SOURCE EXTRACT:
····················

Ask HN: What is one boring task you automated? - throwawayt856
and how you automated?
======
aphextim
I work at a construction company where they may have 15-30 projects active at
any time ranging from 1 month to 3 years. On these projects the site
superintendent is responsible for taking a minimum of 10 photos a day.

It was my job to take all their photos and rename them based on the date
taken, resize them and store them by week ending date. I am working with
construction guys and not computer experts so I set up a system with their
phones/shared folders to easily allow them to drag/drop new photos into our
file-server.

I do not know how to program directly, but found a nice utility called DropIt.

[http://www.dropitproject.com/](http://www.dropitproject.com/)

This utility allows me to take a batch/folder of photos and automatically
rename them based on metadata I choose and output the results to another
folder. I chose date taken. This can rename 500 photos at once to the date
taken fast and easy.

I then take the files that have been renamed and reduce them in size using
another software called Caesium.

[https://saerasoft.com/caesium/](https://saerasoft.com/caesium/)

····················

QUESTIONS TO ANSWER:
1. In the forum thread about automating a boring task, how many photos must a site superintendent take each day at minimum?
2. Continue the forum thread about automating a boring task, starting after its last line.

SOURCE INFORMATION:
····················

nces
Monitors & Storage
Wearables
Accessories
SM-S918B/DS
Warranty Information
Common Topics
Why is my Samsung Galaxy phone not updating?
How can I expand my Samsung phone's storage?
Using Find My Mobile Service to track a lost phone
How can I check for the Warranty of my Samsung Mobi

····················

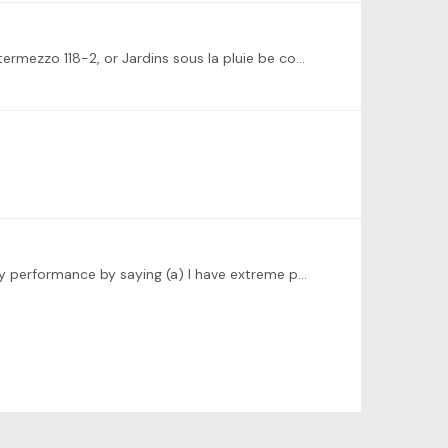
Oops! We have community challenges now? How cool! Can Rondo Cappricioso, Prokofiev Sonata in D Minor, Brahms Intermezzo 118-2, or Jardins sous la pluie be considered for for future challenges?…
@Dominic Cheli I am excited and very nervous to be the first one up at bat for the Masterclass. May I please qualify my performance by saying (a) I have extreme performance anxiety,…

····················

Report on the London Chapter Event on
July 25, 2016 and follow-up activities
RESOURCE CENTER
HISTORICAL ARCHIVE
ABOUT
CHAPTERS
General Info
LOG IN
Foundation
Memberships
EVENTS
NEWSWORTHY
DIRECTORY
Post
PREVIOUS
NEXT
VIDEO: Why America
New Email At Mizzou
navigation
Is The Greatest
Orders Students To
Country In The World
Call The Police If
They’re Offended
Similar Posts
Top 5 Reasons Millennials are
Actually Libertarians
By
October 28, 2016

····················

RESPONSE LIST:
1. At least 10 photos a day.

2.
This one allows me to take a folder of photos, specify a new output and I can
typically get 90-95% reduction in file size while retaining the quality
needed.

Taking it one step further using the folder replication in DropIT, I have it
set so when a Superintendent drops photos into the shared folder on the
network, it locally replicates those files into a folder on my computer - then
drop it scans once and hour - if it finds photos in said folders it will then
automatically rename it to the output for me.

The only thing I manually have to do is run Caesium, which is auto configured
to scan/pull from the output folders of drop it and place back on the file-
server.

My Mondays used to literally be photos all day, doing this manually with the
way they showed me - now I can do all photos on all jobs in about 30 minutes
(after the initial configuration).